TIJUANA— A minivan could drive through the gate to a Catholic-run center for deported migrants. The metal-mesh door swings open and the only place to knock is on the embedded mailbox.  

It’s a big yellow building, four floors and sleeps hundreds. Guests, mostly recently deported immigrants, have to do chores. There’s a talk or meeting every night — Alcoholics Anonymous, or a presentation from a social worker or a lawyer. On one weeknight, there’s Mass. 

Volunteers and journalists can get there by paying for a $10 taxi, but if you stop at a taco stand, they’ll tell you to take the bus. It’s a longer journey, but the bus fare is less than a dollar. 

I made my first trip to Tijuana on Aug. 13. I’ve done a good deal of reporting from the U.S.-Mexico border, but always from cities south of Arizona. 

Tijuana is different. The border wall is thicker here — in places it’s a triple wall, with cameras, drones and helicopters. 

“It’s like the wall between Israel and Gaza,” said Scalabrini Father Pat Murphy, the director of the Casa del Migrante in Tijuana. He first served here for a four-month stint 20 years ago. 

It used to be that only around 10 percent of those they served had been deported. The rest were going north. Now, it’s just the opposite. More than 90 percent of those they serve are deportees. 

It’s worth remembering that most of the people deported to Tijuana are not from Tijuana. If they decide to go back to their hometown, most have to work to save up money for the journey. 

Roberto Cortez is one of them. He just spent more than eight years in a U.S. prison — a sentence he served for possession of marijuana, violating probation and entering the country illegally multiple times. 

The 30-year-old doesn’t have children and has a “+” tattooed between his eyes. He also has a big tattoo of the Lord on his forearm, which he says covers up an ugly one he got when he was younger. 

Why Jesus? 

“Because he has protected me. I really believe in God. I’ve always believed in him,” Cortez says, flashing a mouth full of crooked teeth. 

“I’m not going back there,” he says of the United States. He explains that he’s spent nearly a third of his life behind bars. “Es mucho tiempo, it’s a lot of time.” 

 He’s going back to his hometown in the state of Guerrero after he saves up a bit of money working in Tijuana. He doesn’t want to go home empty handed. 

Father Murphy tells me of a man who was deported after spending 15 years locked up. He was found dead of an overdose five days later. 

“When they get to Mexico, they don’t have their [Mexican] paperwork either,” he says. 

Migrants have 12 days to stay at the center. During that time they try to find work or get their legal identification from the Mexican government. Without paperwork, it’s hard to find an honest job.

Source rows
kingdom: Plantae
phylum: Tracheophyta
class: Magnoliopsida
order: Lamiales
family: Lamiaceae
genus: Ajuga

**SET OF TASKS**
**1)** In the article about the Tijuana migrant center, how many days do migrants have to stay at the center?
**2)** From the article about the Tijuana migrant center, copy the passage between "I made my first" and "serve are deportees.", inclusive.
The rows aren't needed for anything here.

**SOLUTIONS BELOW**
**1)** They have 12 days.

**2)**
I made my first trip to Tijuana on Aug. 13. I’ve done a good deal of reporting from the U.S.-Mexico border, but always from cities south of Arizona. 

Tijuana is different. The border wall is thicker here — in places it’s a triple wall, with cameras, drones and helicopters. 

“It’s like the wall between Israel and Gaza,” said Scalabrini Father Pat Murphy, the director of the Casa del Migrante in Tijuana. He first served here for a four-month stint 20 years ago. 

It used to be that only around 10 percent of those they served had been deported. The rest were going north. Now, it’s just the opposite. More than 90 percent of those they serve are deportees.